Die nächste Karriere des Bradley Wiggins
Der ehemalige Tour-de-France-Sieger ist wieder da: Gestern hatte er seinen ersten Wettkampf als Ruderer.
Mit langen Haaren, Vollbart und Stirnband kehrte Bradley Wiggins ins Rampenlicht zurück: 90 Kilogramm schwer, ohne Helm und Rad, dafür mit einem neuen Sportgerät. Wiggins hat sich vom Radfahrer zum Ruderer gewandelt. Sein gestriges Debüt, von dem er lange geträumt hatte, lief allerdings nicht nach Plan. Nach einem kuriosen Vorfall musste er mit dem 21. Platz in der offenen Kategorie der Indoor-Meisterschaften vorliebnehmen.
Kurz nach dem Start hörte er einen Ruf: «Please push down your handle.» Wiggins dachte, ein Fehlstart sei ausgerufen worden, und hörte für kurze Zeit auf zu rudern. Der Befehl hatte Ruderer einer anderen Kategorie gegolten. Er geriet aus dem Rhythmus und beendete das 2-Kilometer-Rennen nach 6 Minuten und 22 Sekunden – 20 Sekunden über der angestrebten Zeit, die einen Platz in den Top 10 bedeutet hätte. «Eine riesige Enttäuschung! Schuljungenfehler, aber hey, wir leben und lernen», fasste Wiggins auf Twitter seine Gefühle zusammen.
Enttäuscht und genervt würdigte er nach dem Rennen die zahlreichen Journalisten keines Blickes. Alle anwesenden Kameraleute und Journalisten hatten sich um Wiggins' Rudergerät versammelt – seine Mitstreiter störte dies nicht. «Es ist fantastisch, dass er dabei ist. Das steigert das Interesse an unserem Sport», sagte der Gewinner Adam Neill.
Die Meisterschaft fand in London statt – hier feierte Wiggins einer seiner grössten Erfolge. An den Olympischen Spielen 2012 gewann er vor heimischem Publikum im Zeitfahren die Goldmedaille. Wenig später durfte er sich Sir Bradley Wiggins nennen. Im Velodrome, wo er gestern ruderte, brach er vor zwei Jahren den Stundenweltrekord auf der Bahn. Der Tour-de-France-Gewinner und gemessen an der Anzahl gewonnener Medaillen erfolgreichste britische Olympionike war in seinem Element. Das Publikum bejubelte seine Dominanz.
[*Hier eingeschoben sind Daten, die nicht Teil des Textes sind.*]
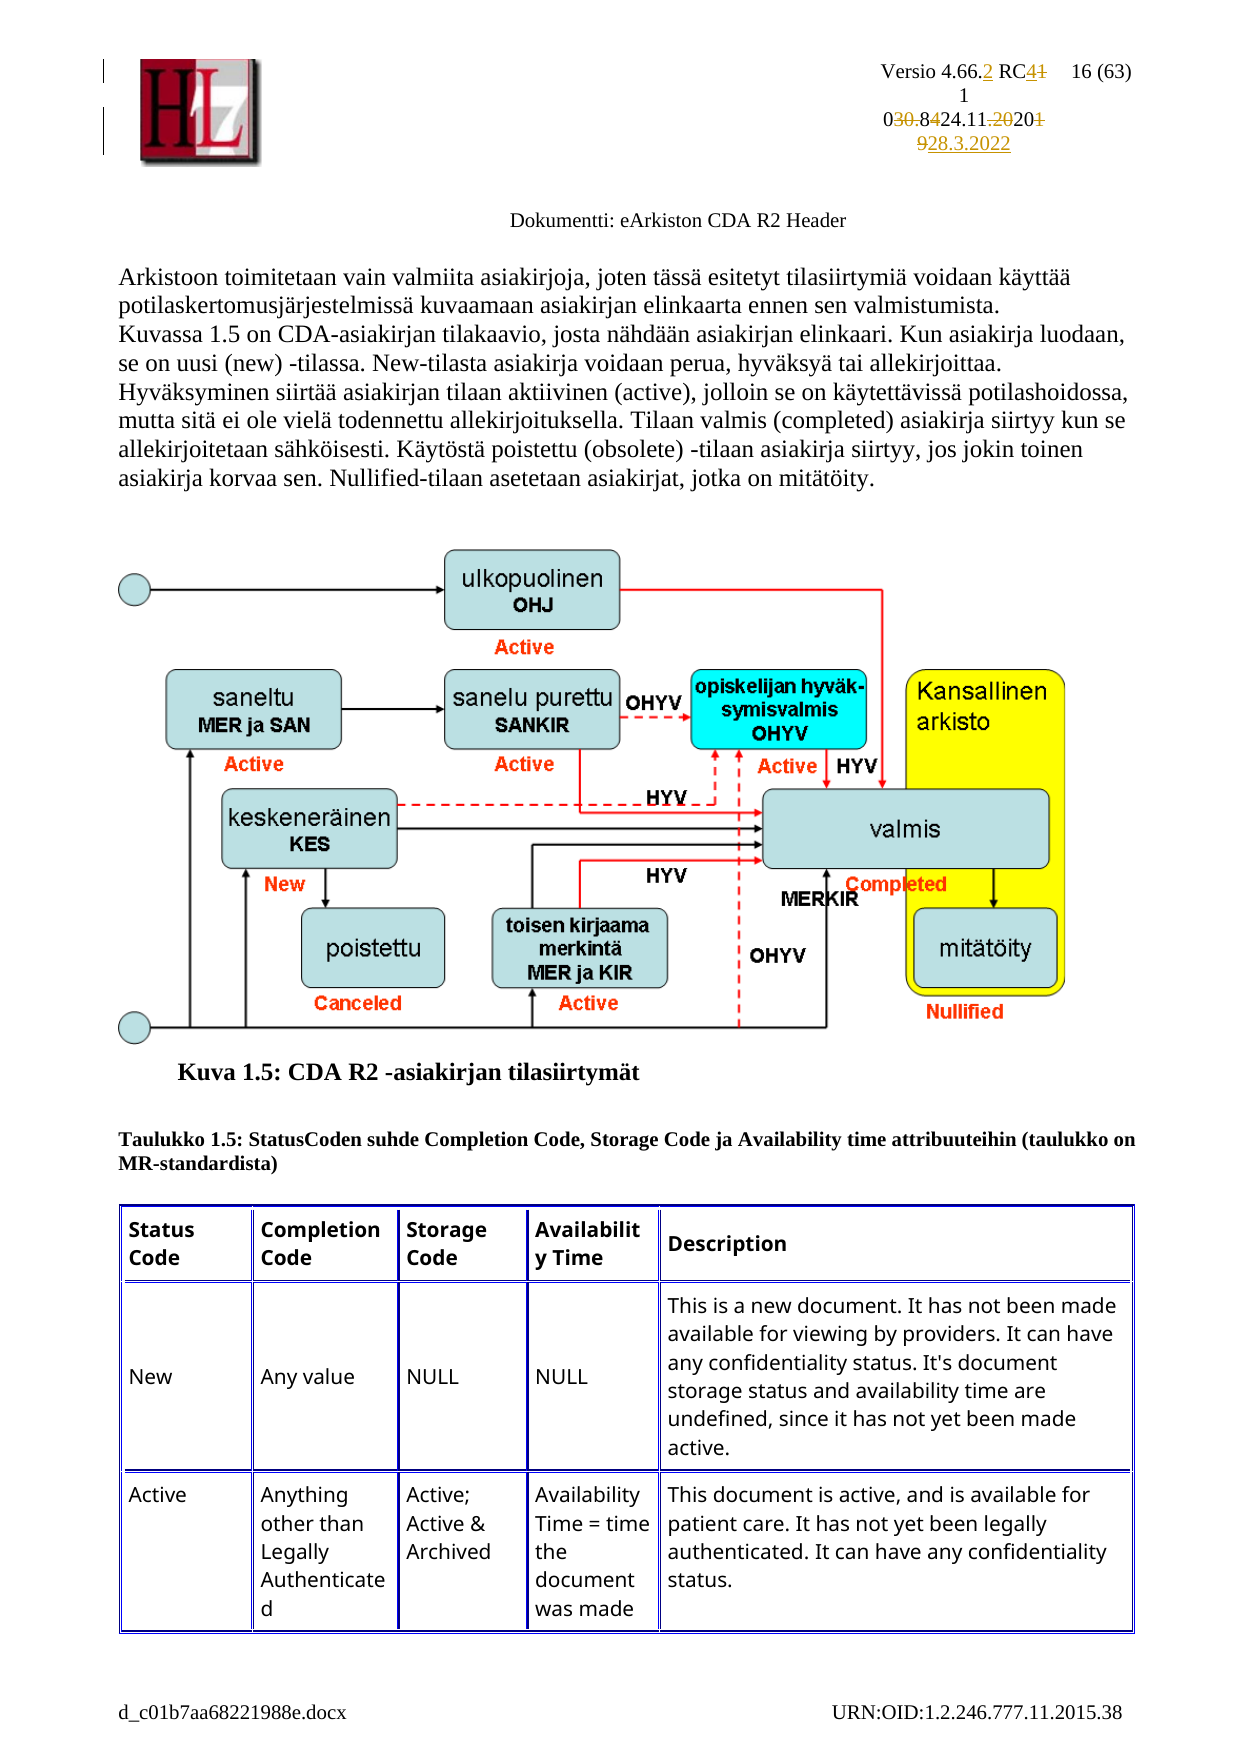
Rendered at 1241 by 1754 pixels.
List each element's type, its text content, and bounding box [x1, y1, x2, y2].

Mit seiner zweiten Karriere erfüllte er sich einen schon länger gehegten Wunsch. In seiner 2012 veröffentlichten Autobiografie «My Time» schreibt er, dass eine Olympiateilnahme als Ruderer sein Traum sei. Seit neun Monaten arbeitet Wiggins nun ernsthaft daran – der ehemalige Ruderer James Cracknell, zweifacher Olympiasieger, unterstützt ihn als Mentor.
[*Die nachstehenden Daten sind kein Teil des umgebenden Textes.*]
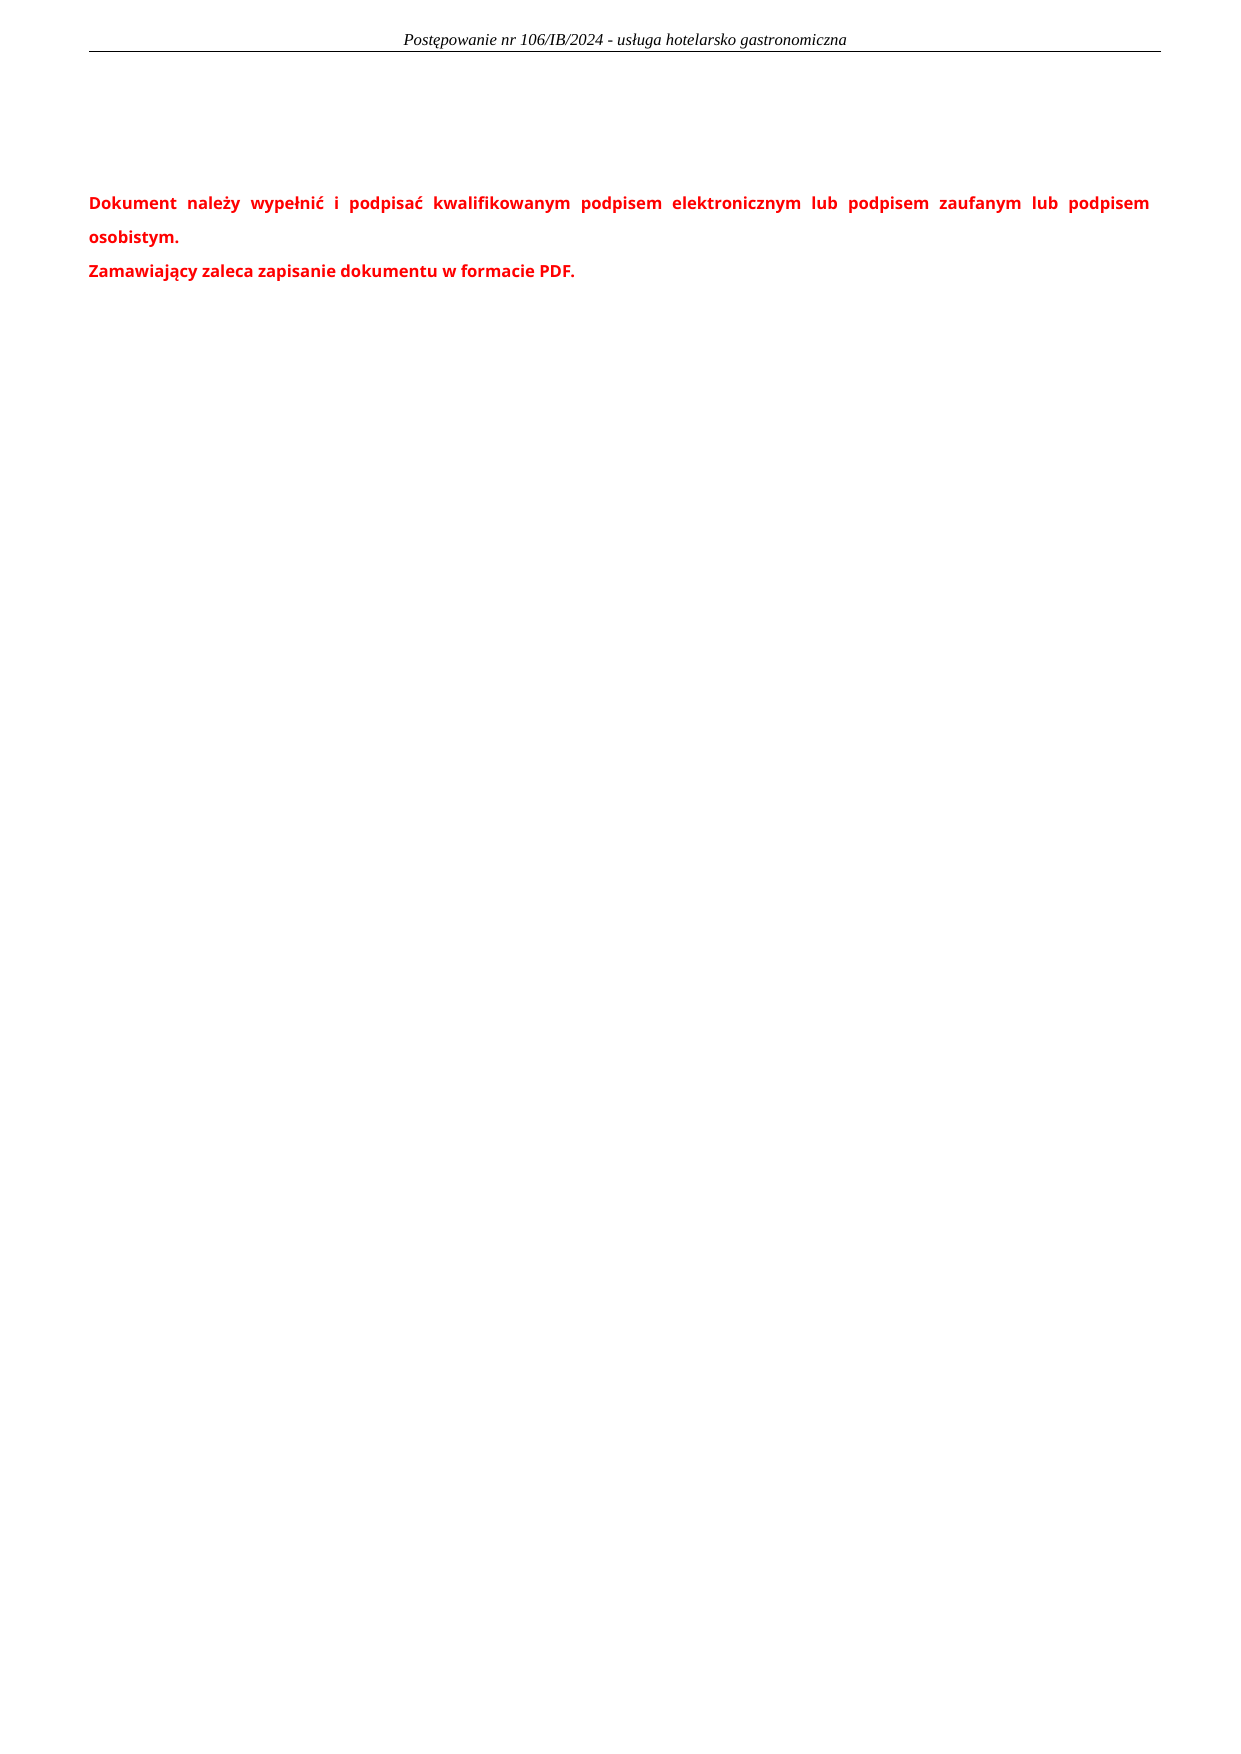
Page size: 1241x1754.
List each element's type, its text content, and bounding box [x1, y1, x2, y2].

text Zamawiający zaleca zapisanie dokumentu w formacie PDF. [89, 260, 1152, 283]
text Dokument należy wypełnić i podpisać kwalifikowanym podpisem elektronicznym lub podpisem zaufanym lub podpisem osobistym. [89, 192, 1152, 249]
Rudern ist nicht Wiggins' erster Ausflug in eine andere Sportart. Letzten Winter versuchte er sich im Rahmen der Reality-TV-Show «The Jump» im Skispringen und Slalomfahren.
Romero und Bond schafften den umgekehrten Wechsel
Wiggins ist nicht der Einzige, der sowohl für das Rad wie das Rudern eine Leidenschaft hat. Die Umstellung erfordert einen anderen Körperbau. Er hat bereits 22 Kilogramm an Muskelmasse zugelegt, im Vergleich zu seinen Konkurrenten fehlt ihm aber immer noch einiges an Gewicht. Wiggins wiegt mittlerweile etwa 90 Kilogramm, Indoor-Sieger Neill bringt 108 Kilogramm auf die Waage. Den umgekehrten Wechsel, vom Rudern aufs Rad, haben bereits zwei Athleten erfolgreich geschafft. Die Engländerin Rebecca Romero wurde 2005 Weltmeisterin im Doppelvierer, drei Jahre später krönte sie sich zur Weltmeisterin in der Einzelverfolgung auf der Bahn.
Auch Hamish Bond meisterte den Wechsel. Der Neuseeländer gewann insgesamt zehn Goldmedaillen an Weltmeisterschaften und Olympischen Spielen. Dieses Jahr nahm er an der Zeitfahr-WM in Norwegen teil. Nach einem Reifenschaden wurde er 39.
Wiggins hat noch einen langen Weg vor sich, um die Umstellung ähnlich gut wie Romero oder Bond zu meistern und an eine Olympiateilnahme 2020 denken zu können. In Tokio dabei zu sein, ist sein grosses Ziel. Vorerst sind seine neuen Gegner glücklich darüber, einen Superstar in ihren Reihen zu haben. Der drittplatzierte Matt Rossiter sagte: «Er war schon immer mein Idol.»